[Material provided — start]

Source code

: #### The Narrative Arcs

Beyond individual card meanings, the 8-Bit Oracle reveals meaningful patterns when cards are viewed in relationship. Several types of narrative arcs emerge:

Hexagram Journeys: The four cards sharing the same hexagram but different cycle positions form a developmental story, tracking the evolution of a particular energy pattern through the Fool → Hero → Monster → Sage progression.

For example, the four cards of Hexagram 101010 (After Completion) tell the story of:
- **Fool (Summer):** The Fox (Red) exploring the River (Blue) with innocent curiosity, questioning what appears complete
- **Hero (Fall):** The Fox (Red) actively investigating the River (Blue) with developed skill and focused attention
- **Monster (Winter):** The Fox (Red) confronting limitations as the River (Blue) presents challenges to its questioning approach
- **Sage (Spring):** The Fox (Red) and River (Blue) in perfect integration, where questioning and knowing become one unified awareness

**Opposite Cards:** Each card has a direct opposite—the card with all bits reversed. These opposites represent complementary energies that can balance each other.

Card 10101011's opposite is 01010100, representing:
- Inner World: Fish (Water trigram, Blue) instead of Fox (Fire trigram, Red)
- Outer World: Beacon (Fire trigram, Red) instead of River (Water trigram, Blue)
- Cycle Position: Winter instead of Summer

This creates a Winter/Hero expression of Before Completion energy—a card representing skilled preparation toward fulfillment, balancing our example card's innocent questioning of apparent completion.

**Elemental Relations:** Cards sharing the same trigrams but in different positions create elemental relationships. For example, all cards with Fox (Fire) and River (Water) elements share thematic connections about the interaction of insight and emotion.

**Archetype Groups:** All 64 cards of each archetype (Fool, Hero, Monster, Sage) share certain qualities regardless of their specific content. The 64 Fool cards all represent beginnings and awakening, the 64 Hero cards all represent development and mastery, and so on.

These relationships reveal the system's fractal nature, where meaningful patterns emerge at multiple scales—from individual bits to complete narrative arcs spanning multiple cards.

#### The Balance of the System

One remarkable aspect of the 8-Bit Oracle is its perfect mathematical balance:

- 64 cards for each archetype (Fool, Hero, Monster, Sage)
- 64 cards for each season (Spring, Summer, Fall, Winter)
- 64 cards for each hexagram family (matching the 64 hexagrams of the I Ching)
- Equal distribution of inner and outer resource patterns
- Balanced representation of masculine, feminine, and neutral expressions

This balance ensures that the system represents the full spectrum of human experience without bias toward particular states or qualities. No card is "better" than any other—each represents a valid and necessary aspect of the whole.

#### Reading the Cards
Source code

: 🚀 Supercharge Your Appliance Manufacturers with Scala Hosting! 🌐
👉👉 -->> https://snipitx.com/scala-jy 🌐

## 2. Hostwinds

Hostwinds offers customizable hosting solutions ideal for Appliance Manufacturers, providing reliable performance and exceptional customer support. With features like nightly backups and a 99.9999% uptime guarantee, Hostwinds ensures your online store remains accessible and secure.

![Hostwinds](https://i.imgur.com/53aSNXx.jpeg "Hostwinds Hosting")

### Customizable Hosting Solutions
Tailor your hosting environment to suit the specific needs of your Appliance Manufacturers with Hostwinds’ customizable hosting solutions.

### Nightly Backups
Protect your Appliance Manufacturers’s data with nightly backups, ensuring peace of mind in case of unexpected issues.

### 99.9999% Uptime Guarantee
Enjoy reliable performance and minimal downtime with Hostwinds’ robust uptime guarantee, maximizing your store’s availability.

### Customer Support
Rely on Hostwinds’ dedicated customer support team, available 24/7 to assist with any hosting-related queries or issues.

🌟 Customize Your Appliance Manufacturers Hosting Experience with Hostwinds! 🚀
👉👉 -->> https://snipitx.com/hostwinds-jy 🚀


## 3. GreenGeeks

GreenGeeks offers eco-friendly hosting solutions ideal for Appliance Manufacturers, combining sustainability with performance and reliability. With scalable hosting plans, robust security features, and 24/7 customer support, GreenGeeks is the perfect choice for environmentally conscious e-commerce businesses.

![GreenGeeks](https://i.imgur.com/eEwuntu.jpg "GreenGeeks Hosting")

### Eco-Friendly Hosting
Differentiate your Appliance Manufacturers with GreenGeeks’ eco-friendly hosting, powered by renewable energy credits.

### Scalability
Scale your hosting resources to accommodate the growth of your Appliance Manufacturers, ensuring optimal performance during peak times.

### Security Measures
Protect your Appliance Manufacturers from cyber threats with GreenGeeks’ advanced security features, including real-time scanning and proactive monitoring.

[Material provided — finish]

__What needs to be done__: Please reproduce all of the entries above exactly as they appear.

__Answer section__:
Source code

: #### The Narrative Arcs

Beyond individual card meanings, the 8-Bit Oracle reveals meaningful patterns when cards are viewed in relationship. Several types of narrative arcs emerge:

Hexagram Journeys: The four cards sharing the same hexagram but different cycle positions form a developmental story, tracking the evolution of a particular energy pattern through the Fool → Hero → Monster → Sage progression.

For example, the four cards of Hexagram 101010 (After Completion) tell the story of:
- **Fool (Summer):** The Fox (Red) exploring the River (Blue) with innocent curiosity, questioning what appears complete
- **Hero (Fall):** The Fox (Red) actively investigating the River (Blue) with developed skill and focused attention
- **Monster (Winter):** The Fox (Red) confronting limitations as the River (Blue) presents challenges to its questioning approach
- **Sage (Spring):** The Fox (Red) and River (Blue) in perfect integration, where questioning and knowing become one unified awareness

**Opposite Cards:** Each card has a direct opposite—the card with all bits reversed. These opposites represent complementary energies that can balance each other.

Card 10101011's opposite is 01010100, representing:
- Inner World: Fish (Water trigram, Blue) instead of Fox (Fire trigram, Red)
- Outer World: Beacon (Fire trigram, Red) instead of River (Water trigram, Blue)
- Cycle Position: Winter instead of Summer

This creates a Winter/Hero expression of Before Completion energy—a card representing skilled preparation toward fulfillment, balancing our example card's innocent questioning of apparent completion.

**Elemental Relations:** Cards sharing the same trigrams but in different positions create elemental relationships. For example, all cards with Fox (Fire) and River (Water) elements share thematic connections about the interaction of insight and emotion.

**Archetype Groups:** All 64 cards of each archetype (Fool, Hero, Monster, Sage) share certain qualities regardless of their specific content. The 64 Fool cards all represent beginnings and awakening, the 64 Hero cards all represent development and mastery, and so on.

These relationships reveal the system's fractal nature, where meaningful patterns emerge at multiple scales—from individual bits to complete narrative arcs spanning multiple cards.

#### The Balance of the System

One remarkable aspect of the 8-Bit Oracle is its perfect mathematical balance:

- 64 cards for each archetype (Fool, Hero, Monster, Sage)
- 64 cards for each season (Spring, Summer, Fall, Winter)
- 64 cards for each hexagram family (matching the 64 hexagrams of the I Ching)
- Equal distribution of inner and outer resource patterns
- Balanced representation of masculine, feminine, and neutral expressions

This balance ensures that the system represents the full spectrum of human experience without bias toward particular states or qualities. No card is "better" than any other—each represents a valid and necessary aspect of the whole.

#### Reading the Cards
Source code

: 🚀 Supercharge Your Appliance Manufacturers with Scala Hosting! 🌐
👉👉 -->> https://snipitx.com/scala-jy 🌐

## 2. Hostwinds

Hostwinds offers customizable hosting solutions ideal for Appliance Manufacturers, providing reliable performance and exceptional customer support. With features like nightly backups and a 99.9999% uptime guarantee, Hostwinds ensures your online store remains accessible and secure.

![Hostwinds](https://i.imgur.com/53aSNXx.jpeg "Hostwinds Hosting")

### Customizable Hosting Solutions
Tailor your hosting environment to suit the specific needs of your Appliance Manufacturers with Hostwinds’ customizable hosting solutions.

### Nightly Backups
Protect your Appliance Manufacturers’s data with nightly backups, ensuring peace of mind in case of unexpected issues.

### 99.9999% Uptime Guarantee
Enjoy reliable performance and minimal downtime with Hostwinds’ robust uptime guarantee, maximizing your store’s availability.

### Customer Support
Rely on Hostwinds’ dedicated customer support team, available 24/7 to assist with any hosting-related queries or issues.

🌟 Customize Your Appliance Manufacturers Hosting Experience with Hostwinds! 🚀
👉👉 -->> https://snipitx.com/hostwinds-jy 🚀


## 3. GreenGeeks

GreenGeeks offers eco-friendly hosting solutions ideal for Appliance Manufacturers, combining sustainability with performance and reliability. With scalable hosting plans, robust security features, and 24/7 customer support, GreenGeeks is the perfect choice for environmentally conscious e-commerce businesses.

![GreenGeeks](https://i.imgur.com/eEwuntu.jpg "GreenGeeks Hosting")

### Eco-Friendly Hosting
Differentiate your Appliance Manufacturers with GreenGeeks’ eco-friendly hosting, powered by renewable energy credits.

### Scalability
Scale your hosting resources to accommodate the growth of your Appliance Manufacturers, ensuring optimal performance during peak times.

### Security Measures
Protect your Appliance Manufacturers from cyber threats with GreenGeeks’ advanced security features, including real-time scanning and proactive monitoring.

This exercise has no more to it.